*** Opening of SUPPLIED MATERIAL ***
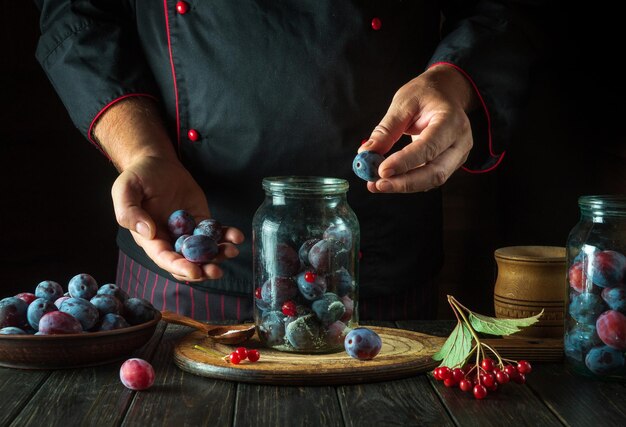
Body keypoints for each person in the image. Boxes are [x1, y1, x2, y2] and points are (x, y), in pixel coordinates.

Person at [34, 1, 543, 321]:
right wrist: (142, 150)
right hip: (185, 268)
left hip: (375, 263)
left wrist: (450, 83)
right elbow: (78, 14)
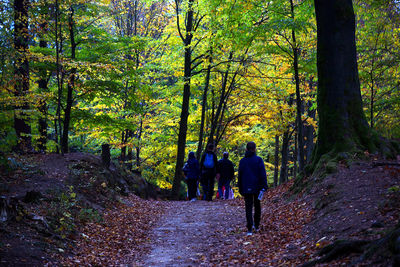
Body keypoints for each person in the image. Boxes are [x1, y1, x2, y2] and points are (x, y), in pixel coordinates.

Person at [238, 141, 268, 236]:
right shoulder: (258, 160)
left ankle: (249, 228)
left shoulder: (242, 161)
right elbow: (263, 174)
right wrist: (264, 186)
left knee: (248, 207)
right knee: (257, 205)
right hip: (257, 187)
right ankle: (256, 225)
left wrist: (240, 188)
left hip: (246, 187)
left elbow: (240, 176)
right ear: (254, 149)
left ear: (246, 149)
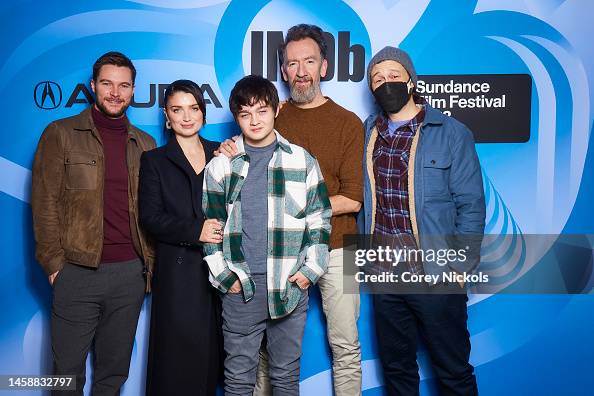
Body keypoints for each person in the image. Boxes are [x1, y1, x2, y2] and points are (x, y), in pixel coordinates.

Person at [218, 24, 364, 396]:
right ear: (283, 71)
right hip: (275, 252)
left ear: (325, 67)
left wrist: (291, 210)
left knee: (345, 344)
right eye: (292, 63)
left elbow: (353, 198)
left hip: (337, 249)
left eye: (309, 61)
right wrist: (226, 152)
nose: (301, 71)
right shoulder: (271, 115)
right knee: (268, 349)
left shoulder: (348, 122)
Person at [361, 46, 486, 396]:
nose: (386, 83)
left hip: (436, 274)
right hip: (385, 274)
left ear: (411, 81)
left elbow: (472, 204)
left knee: (453, 371)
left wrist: (460, 266)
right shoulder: (367, 132)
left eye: (394, 76)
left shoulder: (451, 132)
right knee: (397, 371)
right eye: (378, 79)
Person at [31, 51, 156, 395]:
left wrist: (148, 267)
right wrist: (56, 265)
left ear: (133, 91)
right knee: (66, 376)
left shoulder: (145, 144)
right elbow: (44, 203)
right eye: (107, 83)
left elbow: (152, 211)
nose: (115, 92)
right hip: (77, 272)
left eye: (123, 85)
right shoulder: (61, 134)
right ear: (93, 86)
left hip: (129, 275)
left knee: (112, 376)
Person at [203, 74, 332, 395]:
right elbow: (211, 226)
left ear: (275, 110)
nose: (254, 121)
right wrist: (224, 277)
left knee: (286, 377)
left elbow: (319, 219)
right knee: (238, 378)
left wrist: (310, 272)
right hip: (241, 287)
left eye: (261, 111)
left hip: (289, 284)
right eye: (245, 114)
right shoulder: (221, 166)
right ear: (236, 118)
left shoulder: (301, 160)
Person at [139, 80, 224, 395]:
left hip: (224, 274)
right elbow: (150, 217)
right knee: (176, 365)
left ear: (203, 113)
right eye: (177, 109)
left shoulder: (222, 152)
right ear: (167, 115)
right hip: (179, 274)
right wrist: (195, 231)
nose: (187, 117)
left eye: (193, 108)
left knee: (215, 363)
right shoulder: (155, 160)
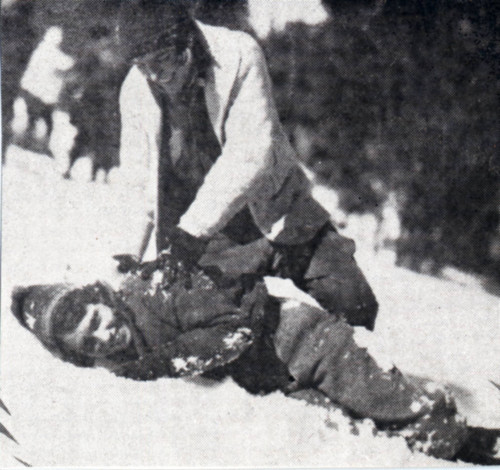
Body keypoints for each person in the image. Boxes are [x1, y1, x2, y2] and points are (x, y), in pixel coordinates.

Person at [12, 257, 474, 461]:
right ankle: (436, 448)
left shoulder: (156, 292)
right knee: (354, 436)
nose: (104, 335)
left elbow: (234, 329)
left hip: (300, 341)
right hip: (275, 383)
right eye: (91, 344)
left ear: (101, 298)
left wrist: (163, 365)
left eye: (96, 319)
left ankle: (452, 428)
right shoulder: (128, 357)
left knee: (380, 397)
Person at [115, 0, 378, 331]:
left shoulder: (238, 54)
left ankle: (377, 370)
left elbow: (250, 152)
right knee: (225, 335)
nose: (156, 76)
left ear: (187, 42)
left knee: (353, 300)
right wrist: (127, 253)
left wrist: (192, 231)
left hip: (276, 210)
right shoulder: (136, 89)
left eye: (163, 61)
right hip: (213, 235)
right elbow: (137, 180)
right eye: (143, 65)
*** Close of SUPPLIED MATERIAL ***
Nothing but the lines above from the one that has "left hip: (436, 274)" down to the one that has "left ear: (101, 298)" belongs in the answer, copied exactly, without pictures.

left hip: (436, 274)
right hip: (385, 274)
left ear: (411, 81)
left elbow: (472, 204)
left knee: (453, 371)
left wrist: (460, 266)
right shoulder: (367, 132)
left eye: (394, 76)
left shoulder: (451, 132)
right knee: (397, 371)
right eye: (378, 79)
Person at [31, 51, 156, 395]:
left wrist: (148, 267)
right wrist: (56, 265)
left ear: (133, 91)
right knee: (66, 376)
left shoulder: (145, 144)
right elbow: (44, 203)
right eye: (107, 83)
left elbow: (152, 211)
nose: (115, 92)
right hip: (77, 272)
left eye: (123, 85)
right shoulder: (61, 134)
right ear: (93, 86)
left hip: (129, 275)
left knee: (112, 376)
Person at [203, 74, 332, 395]:
right elbow: (211, 226)
left ear: (275, 110)
nose: (254, 121)
right wrist: (224, 277)
left knee: (286, 377)
left elbow: (319, 219)
right knee: (238, 378)
left wrist: (310, 272)
right hip: (241, 287)
left eye: (261, 111)
left hip: (289, 284)
right eye: (245, 114)
right shoulder: (221, 166)
right ear: (236, 118)
left shoulder: (301, 160)
Person at [139, 80, 224, 395]:
left hip: (224, 274)
right elbow: (150, 217)
right knee: (176, 365)
left ear: (203, 113)
right eye: (177, 109)
left shoulder: (222, 152)
right ear: (167, 115)
right hip: (179, 274)
right wrist: (195, 231)
nose: (187, 117)
left eye: (193, 108)
left knee: (215, 363)
right shoulder: (155, 160)
Body keypoints for each person in the image. Boxes are [x1, y1, x2, y2] and points are (x, y), in pixel coordinates.

Person at [12, 257, 474, 461]:
right ankle: (436, 448)
left shoulder: (156, 292)
right knee: (354, 436)
nose: (104, 335)
left elbow: (234, 329)
left hip: (300, 341)
right hip: (275, 383)
right eye: (91, 344)
left ear: (101, 298)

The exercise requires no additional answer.